Dollaro, pesano le correzioni post-flop riforma sanitaria

Pubblicato da Roberto Rais -

Il dollaro statunitense ha inaugurato la nuova settimana con una pesante correzione dopo il fallimento dell’amministrazione Trump sulla riforma sanitaria. Il risultato è che la riforma dell’Obamacare esce a tempo indeterminato dall’agenda politica (ma una parte dell’amministrazione sembra stia valutando a una revisione più soft, che possa interessare anche a un’area democratica), che la figura di Trump esce indebolita, e che da questa settimana il focus si sposta sulla riforma tributaria… con tanti dubbi.

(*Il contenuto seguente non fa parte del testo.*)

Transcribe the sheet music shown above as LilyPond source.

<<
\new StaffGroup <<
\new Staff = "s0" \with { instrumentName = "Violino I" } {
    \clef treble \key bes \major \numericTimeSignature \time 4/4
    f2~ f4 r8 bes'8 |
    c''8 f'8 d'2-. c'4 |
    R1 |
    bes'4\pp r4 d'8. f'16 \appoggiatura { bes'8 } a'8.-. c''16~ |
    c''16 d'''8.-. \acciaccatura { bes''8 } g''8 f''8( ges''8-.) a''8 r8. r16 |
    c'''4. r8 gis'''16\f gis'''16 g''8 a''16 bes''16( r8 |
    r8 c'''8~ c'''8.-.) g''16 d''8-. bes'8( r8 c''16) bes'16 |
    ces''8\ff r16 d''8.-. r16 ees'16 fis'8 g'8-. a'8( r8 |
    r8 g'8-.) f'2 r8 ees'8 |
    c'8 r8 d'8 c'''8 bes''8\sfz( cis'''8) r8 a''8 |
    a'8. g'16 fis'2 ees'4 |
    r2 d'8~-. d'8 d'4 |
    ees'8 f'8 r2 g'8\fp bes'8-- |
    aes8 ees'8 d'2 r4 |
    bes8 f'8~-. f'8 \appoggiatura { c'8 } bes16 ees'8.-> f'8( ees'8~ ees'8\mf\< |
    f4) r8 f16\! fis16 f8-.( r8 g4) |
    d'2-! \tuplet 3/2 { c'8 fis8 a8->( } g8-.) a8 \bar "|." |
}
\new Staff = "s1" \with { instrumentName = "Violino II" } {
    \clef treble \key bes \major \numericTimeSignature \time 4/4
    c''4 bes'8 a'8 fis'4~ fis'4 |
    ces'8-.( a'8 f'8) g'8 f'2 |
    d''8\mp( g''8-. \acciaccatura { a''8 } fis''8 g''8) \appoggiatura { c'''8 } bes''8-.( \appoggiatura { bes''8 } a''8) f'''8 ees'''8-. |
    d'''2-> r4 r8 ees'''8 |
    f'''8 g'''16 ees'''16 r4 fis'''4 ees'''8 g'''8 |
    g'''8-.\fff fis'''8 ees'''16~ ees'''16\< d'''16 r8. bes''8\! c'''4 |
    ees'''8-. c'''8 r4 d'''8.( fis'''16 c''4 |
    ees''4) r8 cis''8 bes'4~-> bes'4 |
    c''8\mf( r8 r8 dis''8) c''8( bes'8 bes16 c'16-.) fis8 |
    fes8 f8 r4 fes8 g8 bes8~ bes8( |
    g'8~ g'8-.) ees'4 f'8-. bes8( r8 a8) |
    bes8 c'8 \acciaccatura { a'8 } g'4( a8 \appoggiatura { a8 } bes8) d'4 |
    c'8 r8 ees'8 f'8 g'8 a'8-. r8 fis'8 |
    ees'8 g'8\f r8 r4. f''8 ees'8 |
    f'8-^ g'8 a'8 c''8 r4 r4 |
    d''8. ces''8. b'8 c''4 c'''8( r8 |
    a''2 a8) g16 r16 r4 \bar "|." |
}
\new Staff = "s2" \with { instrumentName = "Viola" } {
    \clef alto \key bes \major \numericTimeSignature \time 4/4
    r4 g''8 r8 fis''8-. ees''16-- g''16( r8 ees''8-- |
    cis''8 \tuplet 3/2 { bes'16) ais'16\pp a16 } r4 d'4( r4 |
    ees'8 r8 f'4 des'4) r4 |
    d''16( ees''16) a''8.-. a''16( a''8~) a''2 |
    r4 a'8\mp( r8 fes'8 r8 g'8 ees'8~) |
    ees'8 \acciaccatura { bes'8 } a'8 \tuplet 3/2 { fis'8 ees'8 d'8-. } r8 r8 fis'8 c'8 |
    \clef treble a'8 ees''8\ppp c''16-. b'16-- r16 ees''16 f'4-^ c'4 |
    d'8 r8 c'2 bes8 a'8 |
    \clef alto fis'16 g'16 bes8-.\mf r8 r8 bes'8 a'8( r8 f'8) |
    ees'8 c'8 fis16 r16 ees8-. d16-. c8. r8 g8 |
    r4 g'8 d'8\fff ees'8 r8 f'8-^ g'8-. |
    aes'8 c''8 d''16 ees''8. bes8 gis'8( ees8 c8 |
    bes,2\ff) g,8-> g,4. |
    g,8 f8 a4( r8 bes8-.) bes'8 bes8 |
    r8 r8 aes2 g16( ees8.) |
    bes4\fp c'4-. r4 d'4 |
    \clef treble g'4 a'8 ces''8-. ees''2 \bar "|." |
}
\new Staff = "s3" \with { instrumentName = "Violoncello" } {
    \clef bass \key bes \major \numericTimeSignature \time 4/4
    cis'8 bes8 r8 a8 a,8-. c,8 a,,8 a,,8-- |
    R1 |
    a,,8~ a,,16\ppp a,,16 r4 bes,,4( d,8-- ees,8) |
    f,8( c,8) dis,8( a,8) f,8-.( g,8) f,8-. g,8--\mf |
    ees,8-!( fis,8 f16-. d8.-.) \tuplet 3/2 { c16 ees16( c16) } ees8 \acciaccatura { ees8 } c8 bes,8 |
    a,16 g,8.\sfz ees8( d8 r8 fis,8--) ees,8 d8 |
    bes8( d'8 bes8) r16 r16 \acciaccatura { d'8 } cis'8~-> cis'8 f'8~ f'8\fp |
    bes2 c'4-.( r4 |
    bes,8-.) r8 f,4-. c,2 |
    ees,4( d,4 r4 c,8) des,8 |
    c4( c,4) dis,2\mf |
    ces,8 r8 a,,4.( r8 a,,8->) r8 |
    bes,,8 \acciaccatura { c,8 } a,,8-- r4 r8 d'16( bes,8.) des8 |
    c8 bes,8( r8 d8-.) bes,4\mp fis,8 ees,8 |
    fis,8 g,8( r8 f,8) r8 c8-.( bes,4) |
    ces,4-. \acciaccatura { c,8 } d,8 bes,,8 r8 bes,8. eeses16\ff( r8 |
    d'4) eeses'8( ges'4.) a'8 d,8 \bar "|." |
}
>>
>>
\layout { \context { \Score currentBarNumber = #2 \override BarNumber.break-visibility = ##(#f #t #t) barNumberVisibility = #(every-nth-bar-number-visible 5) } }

Di fatti, risulta molto evidente come il flop di Trump su uno di quelli che avrebbe dovuto rappresentare un punto chiave del suo programma elettorale, ha insinuato forti dubbi sulla capacità del nuovo presidente di riuscire effettivamente ad attuare le riforme promesse. Dunque, ci si domanda in che modo Trump potrà realizzare quanto intende fare sul piano di stimolo fiscale, se non è riuscito ad aggregare intorno a sé un congruo consenso su un tema come quello della riforma sanitaria.

Sul fronte dei cambi, con la correzione di inizio settimana il dollaro USA è tornata sui livelli minimi dell’anno, rivedendo i livelli che erano stati abbandonati pochi giorni dopo la vittoria di Trump a novembre 2016. A questo punto, in assenza di spunti favorevoli sul fronte dei dati e di sviluppi sul fronte fiscale, è possibile che nel brevissimo periodo il biglietto verde possa rimanere su condizioni di debolezza. Un occhio di attenzione bisognerà comunque prestarlo alle dichiarazioni dei membri Fed: il primo a muoversi in tal senso è stato Evans, che ha confermato l’adeguatezza di tre rialzi complessivi quest’anno, senza però escludere che possano essere in realtà quattro o due. Insomma, tanta indeterminatezza che sembra essere giustificata proprio dall’incertezza politica di cui sopra.

Per quanto attiene l’euro, si noti come sul generale arretramento del dollaro la valuta unica europea abbia avuto modo di inaugurare nuovi massimi dell’anno. Oltre alla debolezza del dollaro a rendere più solido il rafforzamento della moneta unica è stato anche il flusso di notizie positive dall’area euro, con l’IFO tedesco che ha sorpreso verso l’alto, e potrebbe essere supportato in maniera ancora più incisiva dal fatto che nelle prossime settimane potrebbero instaurarsi convinzioni sempre più profonde circa il fatto che la BCE anticipi la propria strategia di “uscita”, ponendo fine alla lunga fase espansiva del ciclo di politica monetaria già nel corso dell’anno.

Così come l’euro, anche la sterlina è stata in grado di capitalizzare il generale arretramento del dollaro toccando un nuovo massimo recente. Il movimento è stato però inferiore a quello dell’euro, e sembra essere contenuto dalla più volte ricordata incertezza su Brexit. Domani Theresa May formalizzerà ufficialmente l’avvio dell’iter di uscita dall’UE, mentre poco fa il parlamento scozzese ha votato sull’ammissibilità del referendum per l’indipendenza della Scozia: considerato il voto favorevole, ora la richiesta dovrà essere sottoposta al parlamento britannico, alimentando un ulteriore elemento che impatterà negativamente sulla tenuta della sterlina.